[Instructions to follow]:
For this exercise, transcribe all the entries exactly as given and omit the images.

─── Entries supplied ───

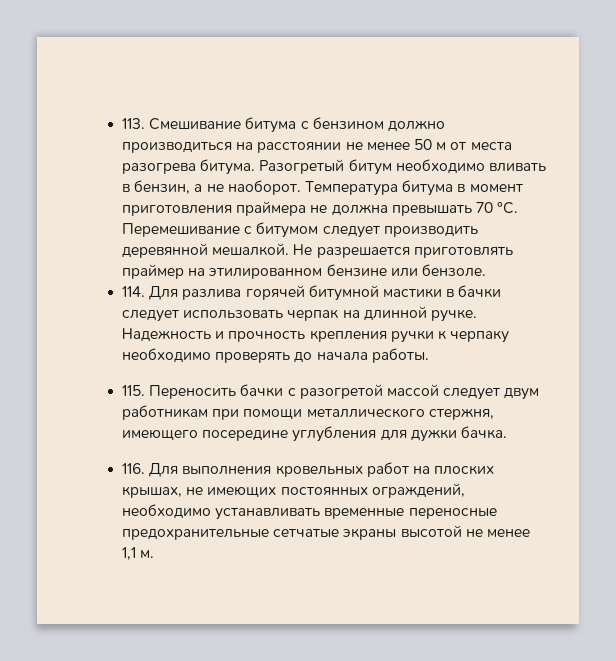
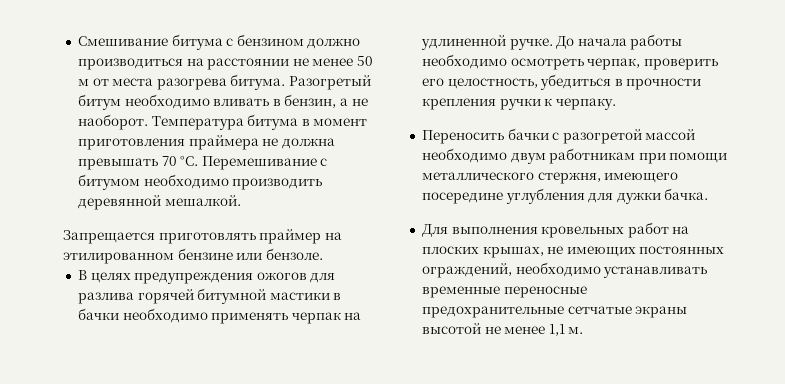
[122,118,146,129] 113. -> (77, 41) none
[322,226,380,238] следует -> [143,174,229,189] необходимо
[293,244,410,258] Не разрешается -> [63,230,155,244] // Запрещается
[122,286,179,300] 114. Для -> [77,270,336,284] В целях предупреждения ожогов для
[122,306,477,322] [122,328,510,343] [122,348,429,363] [122,385,146,396] следует использовать черпак на длинной ручке. Надежность и прочность крепления ручки к черпаку необходимо проверять до начала работы. // 115. -> [122,308,362,324] [420,34,683,50] [421,54,718,70] [421,74,702,90] [421,98,616,110] необходимо применять черпак на удлиненной ручке. До начала работы необходимо осмотреть черпак, проверить его целостность, убедиться в прочности крепления ручки к черпаку. //
[443,388,501,400] следует -> [421,148,507,163] необходимо
[122,463,146,474] 116. -> (709, 194) none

───

[The answer]:
[122,118,146,129] 113. -> (77, 41) none
[322,226,380,238] следует -> [143,174,229,189] необходимо
[293,244,410,258] Не разрешается -> [63,230,155,244] // Запрещается
[122,286,179,300] 114. Для -> [77,270,336,284] В целях предупреждения ожогов для
[122,306,477,322] [122,328,510,343] [122,348,429,363] [122,385,146,396] следует использовать черпак на длинной ручке. Надежность и прочность крепления ручки к черпаку необходимо проверять до начала работы. // 115. -> [122,308,362,324] [420,34,683,50] [421,54,718,70] [421,74,702,90] [421,98,616,110] необходимо применять черпак на удлиненной ручке. До начала работы необходимо осмотреть черпак, проверить его целостность, убедиться в прочности крепления ручки к черпаку. //
[443,388,501,400] следует -> [421,148,507,163] необходимо
[122,463,146,474] 116. -> (709, 194) none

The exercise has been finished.